» Consegna a: Nel testo sulla serie Non mi lasciare, per quale motivo Elena Viganò e Daniele Vianello si trovano a collaborare? Rispondi in una o due frasi.

» Estratto del testo:
....
Non mi lasciare: i protagonisti raccontano la nuova fiction crime su Rai 1 dal 10 gennaio

Sta per arrivare su Rai 1, da lunedì 10 gennaio per quattro appuntamenti, un nuovo prodotto crime “adulto” della Rai, che conferma la volontà della rete di far crescere il suo pubblico non solo in termini numerici ma anche qualitativi. Prodotta da PayperMoon di Mario Mauri con Rai Fiction, Non mi lasciare porta in prima serata un argomento drammatico come la scomparsa dei minori, adescati sul web e vittime di aguzzini che li portano nell'orrendo mondo della pedopornografia, a cui i poliziotti del CNCPO (Centro nazionale per il contrasto alla pedopornografia online della Polizia di Stato) eroicamente cercano di strapparli per restituirli a una vita normale, quando non è, purtroppo, troppo tardi. A condurci all'interno di questo mondo con realismo e insieme delicatezza è una serie che unisce i classici della detection e della suspense all'analisi di protagonisti anch'essi danneggiati, senza eroi duri e puri senza debolezze. In questo caso sono il vicequestore del CNCPO di Roma Elena Viganò, interpretato da Vittoria Puccini e il vicequestore della polizia di Venezia Daniele Vianello, che ha il volto di Alessandro Roia, innamorati da giovani, che si ritrovano 20 anni dopo la sparizione improvvisa di lei che ha lasciato il Veneto senza spiegazioni e si trovano a collaborare in seguito al ritrovamento di una giovane vittima in un'indagine che li metterà a dura prova. A scrivere per il piccolo schermo questa storia sono due campioni della sceneggiatura come Leonardo Fasoli e Maddalena Ravagli, head writers di Gomorra (e autori per la Rai di Maltese – Il romanzo del commissario e Io ti cercherò), e a dirigerla è Ciro Visco, che proprio sul set napoletano della serie dei record ha debuttato come regista nel 2019.
....
» Estratti del dataset:

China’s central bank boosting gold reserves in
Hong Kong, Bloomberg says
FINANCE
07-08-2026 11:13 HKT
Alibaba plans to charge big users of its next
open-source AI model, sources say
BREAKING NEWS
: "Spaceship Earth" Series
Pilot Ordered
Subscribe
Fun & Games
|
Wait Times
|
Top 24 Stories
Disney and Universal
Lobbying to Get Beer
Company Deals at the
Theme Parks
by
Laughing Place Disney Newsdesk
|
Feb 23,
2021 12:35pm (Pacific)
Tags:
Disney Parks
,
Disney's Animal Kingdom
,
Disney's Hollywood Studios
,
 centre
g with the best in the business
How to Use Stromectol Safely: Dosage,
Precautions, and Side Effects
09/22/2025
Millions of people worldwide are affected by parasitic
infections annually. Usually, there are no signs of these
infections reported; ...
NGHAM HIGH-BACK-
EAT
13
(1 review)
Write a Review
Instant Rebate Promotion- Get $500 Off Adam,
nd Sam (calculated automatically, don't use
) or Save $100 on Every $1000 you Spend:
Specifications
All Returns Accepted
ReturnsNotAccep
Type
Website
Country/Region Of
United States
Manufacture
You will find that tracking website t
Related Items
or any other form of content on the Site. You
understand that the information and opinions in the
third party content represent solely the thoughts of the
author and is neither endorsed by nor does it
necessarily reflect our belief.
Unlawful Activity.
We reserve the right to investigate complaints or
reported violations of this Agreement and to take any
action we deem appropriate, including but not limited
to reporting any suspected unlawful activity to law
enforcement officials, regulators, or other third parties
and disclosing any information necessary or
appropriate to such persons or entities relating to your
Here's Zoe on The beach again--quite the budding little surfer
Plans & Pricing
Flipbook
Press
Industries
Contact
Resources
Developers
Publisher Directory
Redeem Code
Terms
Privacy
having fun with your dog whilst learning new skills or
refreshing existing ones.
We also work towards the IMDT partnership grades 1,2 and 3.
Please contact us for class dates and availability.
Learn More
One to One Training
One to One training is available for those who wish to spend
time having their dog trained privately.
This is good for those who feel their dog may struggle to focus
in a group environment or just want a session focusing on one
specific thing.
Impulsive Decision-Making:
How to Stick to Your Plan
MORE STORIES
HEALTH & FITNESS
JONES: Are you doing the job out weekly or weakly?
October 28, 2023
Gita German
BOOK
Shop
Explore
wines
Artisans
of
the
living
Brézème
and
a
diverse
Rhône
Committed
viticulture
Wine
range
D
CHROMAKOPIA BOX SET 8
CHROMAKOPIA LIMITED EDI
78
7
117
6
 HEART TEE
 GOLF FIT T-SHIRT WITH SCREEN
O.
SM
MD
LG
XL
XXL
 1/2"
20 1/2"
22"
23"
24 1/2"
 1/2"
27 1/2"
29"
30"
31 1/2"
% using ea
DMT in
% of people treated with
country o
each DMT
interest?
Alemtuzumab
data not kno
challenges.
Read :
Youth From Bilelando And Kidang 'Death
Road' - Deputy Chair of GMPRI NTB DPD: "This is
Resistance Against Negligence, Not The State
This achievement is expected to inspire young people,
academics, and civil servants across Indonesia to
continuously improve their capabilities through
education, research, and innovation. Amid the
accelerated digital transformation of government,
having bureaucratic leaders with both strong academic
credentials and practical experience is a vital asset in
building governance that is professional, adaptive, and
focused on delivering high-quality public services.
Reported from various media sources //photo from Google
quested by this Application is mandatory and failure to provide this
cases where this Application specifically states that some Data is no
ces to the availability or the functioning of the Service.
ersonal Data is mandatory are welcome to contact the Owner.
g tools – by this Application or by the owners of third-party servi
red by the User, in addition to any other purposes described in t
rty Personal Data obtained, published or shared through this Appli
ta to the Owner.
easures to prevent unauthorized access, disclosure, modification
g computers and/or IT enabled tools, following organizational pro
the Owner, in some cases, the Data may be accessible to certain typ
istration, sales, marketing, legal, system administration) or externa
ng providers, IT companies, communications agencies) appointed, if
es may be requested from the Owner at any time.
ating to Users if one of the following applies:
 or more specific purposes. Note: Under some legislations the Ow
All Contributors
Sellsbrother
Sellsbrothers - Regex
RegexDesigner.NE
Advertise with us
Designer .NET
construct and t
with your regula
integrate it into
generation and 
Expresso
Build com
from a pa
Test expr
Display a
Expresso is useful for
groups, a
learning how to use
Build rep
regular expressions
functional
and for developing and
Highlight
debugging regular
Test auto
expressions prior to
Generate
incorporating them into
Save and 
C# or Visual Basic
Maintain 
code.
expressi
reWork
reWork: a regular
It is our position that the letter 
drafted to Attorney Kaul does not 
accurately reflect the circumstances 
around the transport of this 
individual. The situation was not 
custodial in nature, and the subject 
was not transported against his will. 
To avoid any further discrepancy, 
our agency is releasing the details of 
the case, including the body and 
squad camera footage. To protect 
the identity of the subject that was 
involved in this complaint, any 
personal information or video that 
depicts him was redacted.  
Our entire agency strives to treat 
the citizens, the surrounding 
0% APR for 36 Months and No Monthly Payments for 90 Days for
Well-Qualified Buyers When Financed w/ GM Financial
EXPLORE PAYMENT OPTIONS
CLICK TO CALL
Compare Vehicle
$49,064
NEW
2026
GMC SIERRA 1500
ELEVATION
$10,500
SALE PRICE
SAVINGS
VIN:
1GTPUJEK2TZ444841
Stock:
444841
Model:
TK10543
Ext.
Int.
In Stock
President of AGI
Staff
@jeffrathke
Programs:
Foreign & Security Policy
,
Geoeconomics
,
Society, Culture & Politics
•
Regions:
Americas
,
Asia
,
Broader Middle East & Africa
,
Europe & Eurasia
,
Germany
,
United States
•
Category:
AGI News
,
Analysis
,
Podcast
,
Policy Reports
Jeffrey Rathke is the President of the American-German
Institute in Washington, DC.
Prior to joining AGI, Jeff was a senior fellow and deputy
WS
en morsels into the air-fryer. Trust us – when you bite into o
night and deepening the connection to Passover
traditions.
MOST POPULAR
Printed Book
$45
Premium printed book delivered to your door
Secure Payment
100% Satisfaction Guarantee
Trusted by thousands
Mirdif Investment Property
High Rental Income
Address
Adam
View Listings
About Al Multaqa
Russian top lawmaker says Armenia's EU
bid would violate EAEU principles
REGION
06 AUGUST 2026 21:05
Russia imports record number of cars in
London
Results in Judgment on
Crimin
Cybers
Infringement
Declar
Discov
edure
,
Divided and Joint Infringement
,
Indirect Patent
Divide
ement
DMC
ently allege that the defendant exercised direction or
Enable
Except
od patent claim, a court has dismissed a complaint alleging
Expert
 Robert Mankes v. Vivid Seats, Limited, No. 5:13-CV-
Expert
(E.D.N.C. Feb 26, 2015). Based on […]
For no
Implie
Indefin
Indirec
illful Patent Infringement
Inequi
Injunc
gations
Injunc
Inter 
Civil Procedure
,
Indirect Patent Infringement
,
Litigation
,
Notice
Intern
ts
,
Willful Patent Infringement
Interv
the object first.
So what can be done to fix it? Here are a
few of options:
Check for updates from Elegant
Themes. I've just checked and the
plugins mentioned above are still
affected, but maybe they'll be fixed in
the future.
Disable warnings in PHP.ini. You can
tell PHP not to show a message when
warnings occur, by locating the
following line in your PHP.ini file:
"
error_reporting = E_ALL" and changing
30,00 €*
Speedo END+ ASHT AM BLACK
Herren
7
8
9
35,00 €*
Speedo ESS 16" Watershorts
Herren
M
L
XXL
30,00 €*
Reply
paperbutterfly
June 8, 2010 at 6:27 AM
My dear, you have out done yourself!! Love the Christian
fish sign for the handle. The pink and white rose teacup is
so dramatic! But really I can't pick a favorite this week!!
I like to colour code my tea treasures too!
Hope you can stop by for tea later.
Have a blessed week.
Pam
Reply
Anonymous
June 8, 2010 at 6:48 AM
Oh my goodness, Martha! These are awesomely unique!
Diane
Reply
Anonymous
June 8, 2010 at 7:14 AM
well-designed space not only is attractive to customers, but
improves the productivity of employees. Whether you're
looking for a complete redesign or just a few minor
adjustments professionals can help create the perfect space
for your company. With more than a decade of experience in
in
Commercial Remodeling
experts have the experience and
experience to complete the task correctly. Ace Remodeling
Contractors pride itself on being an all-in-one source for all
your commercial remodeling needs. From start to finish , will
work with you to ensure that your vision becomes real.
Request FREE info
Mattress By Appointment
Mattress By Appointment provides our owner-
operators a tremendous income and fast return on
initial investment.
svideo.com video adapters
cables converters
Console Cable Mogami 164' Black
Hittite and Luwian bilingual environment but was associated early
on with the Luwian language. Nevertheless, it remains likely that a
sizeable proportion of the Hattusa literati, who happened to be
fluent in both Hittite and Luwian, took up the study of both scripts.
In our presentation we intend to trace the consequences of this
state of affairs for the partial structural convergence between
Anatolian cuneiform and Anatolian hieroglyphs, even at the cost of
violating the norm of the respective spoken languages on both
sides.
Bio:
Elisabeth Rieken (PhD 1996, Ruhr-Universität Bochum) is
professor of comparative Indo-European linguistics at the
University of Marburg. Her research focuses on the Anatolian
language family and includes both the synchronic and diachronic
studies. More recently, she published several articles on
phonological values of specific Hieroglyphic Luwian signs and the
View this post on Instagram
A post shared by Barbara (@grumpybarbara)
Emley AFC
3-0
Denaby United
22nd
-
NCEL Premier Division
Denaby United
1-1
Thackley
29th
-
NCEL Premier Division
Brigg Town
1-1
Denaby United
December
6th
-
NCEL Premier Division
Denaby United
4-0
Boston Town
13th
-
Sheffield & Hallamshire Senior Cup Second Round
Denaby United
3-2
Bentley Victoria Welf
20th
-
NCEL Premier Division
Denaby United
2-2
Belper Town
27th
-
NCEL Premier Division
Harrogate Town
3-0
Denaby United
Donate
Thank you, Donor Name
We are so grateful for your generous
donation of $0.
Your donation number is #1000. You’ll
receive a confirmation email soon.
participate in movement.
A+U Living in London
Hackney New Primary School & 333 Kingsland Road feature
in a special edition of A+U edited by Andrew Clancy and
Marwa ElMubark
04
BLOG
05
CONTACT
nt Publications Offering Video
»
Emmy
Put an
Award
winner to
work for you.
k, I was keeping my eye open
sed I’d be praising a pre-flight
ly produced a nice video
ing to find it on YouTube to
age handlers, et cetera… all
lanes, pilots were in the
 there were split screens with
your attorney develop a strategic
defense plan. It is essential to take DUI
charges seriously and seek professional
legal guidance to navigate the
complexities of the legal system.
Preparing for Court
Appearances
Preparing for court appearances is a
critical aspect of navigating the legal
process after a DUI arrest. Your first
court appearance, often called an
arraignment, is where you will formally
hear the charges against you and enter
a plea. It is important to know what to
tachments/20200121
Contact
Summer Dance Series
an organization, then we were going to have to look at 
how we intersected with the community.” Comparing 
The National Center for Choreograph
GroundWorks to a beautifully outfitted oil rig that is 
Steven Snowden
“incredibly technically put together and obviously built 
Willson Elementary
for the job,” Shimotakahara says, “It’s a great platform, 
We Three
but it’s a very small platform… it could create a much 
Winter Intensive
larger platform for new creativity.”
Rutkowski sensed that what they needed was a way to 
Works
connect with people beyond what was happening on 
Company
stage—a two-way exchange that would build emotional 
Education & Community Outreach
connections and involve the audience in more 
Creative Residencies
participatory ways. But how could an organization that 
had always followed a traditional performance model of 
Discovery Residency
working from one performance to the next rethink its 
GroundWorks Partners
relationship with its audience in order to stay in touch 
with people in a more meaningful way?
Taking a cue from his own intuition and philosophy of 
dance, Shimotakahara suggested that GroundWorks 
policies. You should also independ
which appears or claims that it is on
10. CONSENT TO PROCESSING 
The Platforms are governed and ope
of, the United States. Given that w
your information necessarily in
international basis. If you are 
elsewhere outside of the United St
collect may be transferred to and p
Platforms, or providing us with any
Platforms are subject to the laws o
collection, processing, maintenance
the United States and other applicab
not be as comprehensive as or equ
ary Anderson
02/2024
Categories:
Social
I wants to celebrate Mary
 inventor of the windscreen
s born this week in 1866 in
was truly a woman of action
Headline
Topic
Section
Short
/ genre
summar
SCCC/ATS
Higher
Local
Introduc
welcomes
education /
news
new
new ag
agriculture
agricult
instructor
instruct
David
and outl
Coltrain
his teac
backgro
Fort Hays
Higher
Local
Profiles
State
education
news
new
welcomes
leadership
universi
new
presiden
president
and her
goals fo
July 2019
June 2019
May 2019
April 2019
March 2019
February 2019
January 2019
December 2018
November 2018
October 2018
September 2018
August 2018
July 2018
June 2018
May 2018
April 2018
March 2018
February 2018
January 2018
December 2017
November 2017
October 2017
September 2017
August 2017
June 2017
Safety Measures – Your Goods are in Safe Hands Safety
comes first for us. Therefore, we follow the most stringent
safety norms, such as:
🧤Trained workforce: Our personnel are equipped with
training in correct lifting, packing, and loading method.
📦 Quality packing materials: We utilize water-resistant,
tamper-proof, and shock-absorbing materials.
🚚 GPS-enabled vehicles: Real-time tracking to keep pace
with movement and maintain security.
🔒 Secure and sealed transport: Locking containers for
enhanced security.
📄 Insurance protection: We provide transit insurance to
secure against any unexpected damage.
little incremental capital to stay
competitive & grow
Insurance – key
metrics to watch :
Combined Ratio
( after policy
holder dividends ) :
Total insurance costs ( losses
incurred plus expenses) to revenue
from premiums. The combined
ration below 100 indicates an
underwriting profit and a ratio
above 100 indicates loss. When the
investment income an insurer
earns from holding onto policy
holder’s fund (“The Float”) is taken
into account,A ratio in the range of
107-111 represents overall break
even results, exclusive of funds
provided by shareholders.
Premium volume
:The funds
....
» Consegna b: Restituisci come lista JSON di stringhe le righe delle voci, dalla prima fino a quella che contiene "Unlawful Activity.", entrambe incluse. Metti una stringa per ogni riga e tralascia le righe vuote.

» Soluzione svolta a: Elena Viganò e Daniele Vianello collaborano in seguito al ritrovamento di una giovane vittima, in un'indagine che li metterà a dura prova. I due erano innamorati da giovani e si ritrovano 20 anni dopo la sparizione improvvisa di lei, che aveva lasciato il Veneto senza spiegazioni.

» Soluzione svolta b:
[
  "China’s central bank boosting gold reserves in",
  "Hong Kong, Bloomberg says",
  "FINANCE",
  "07-08-2026 11:13 HKT",
  "Alibaba plans to charge big users of its next",
  "open-source AI model, sources say",
  "BREAKING NEWS",
  ": \"Spaceship Earth\" Series",
  "Pilot Ordered",
  "Subscribe",
  "Fun & Games",
  "|",
  "Wait Times",
  "|",
  "Top 24 Stories",
  "Disney and Universal",
  "Lobbying to Get Beer",
  "Company Deals at the",
  "Theme Parks",
  "by",
  "Laughing Place Disney Newsdesk",
  "|",
  "Feb 23,",
  "2021 12:35pm (Pacific)",
  "Tags:",
  "Disney Parks",
  ",",
  "Disney's Animal Kingdom",
  ",",
  "Disney's Hollywood Studios",
  ",",
  " centre",
  "g with the best in the business",
  "How to Use Stromectol Safely: Dosage,",
  "Precautions, and Side Effects",
  "09/22/2025",
  "Millions of people worldwide are affected by parasitic",
  "infections annually. Usually, there are no signs of these",
  "infections reported; ...",
  "NGHAM HIGH-BACK-",
  "EAT",
  "13",
  "(1 review)",
  "Write a Review",
  "Instant Rebate Promotion- Get $500 Off Adam,",
  "nd Sam (calculated automatically, don't use",
  ") or Save $100 on Every $1000 you Spend:",
  "Specifications",
  "All Returns Accepted",
  "ReturnsNotAccep",
  "Type",
  "Website",
  "Country/Region Of",
  "United States",
  "Manufacture",
  "You will find that tracking website t",
  "Related Items",
  "or any other form of content on the Site. You",
  "understand that the information and opinions in the",
  "third party content represent solely the thoughts of the",
  "author and is neither endorsed by nor does it",
  "necessarily reflect our belief.",
  "Unlawful Activity."
]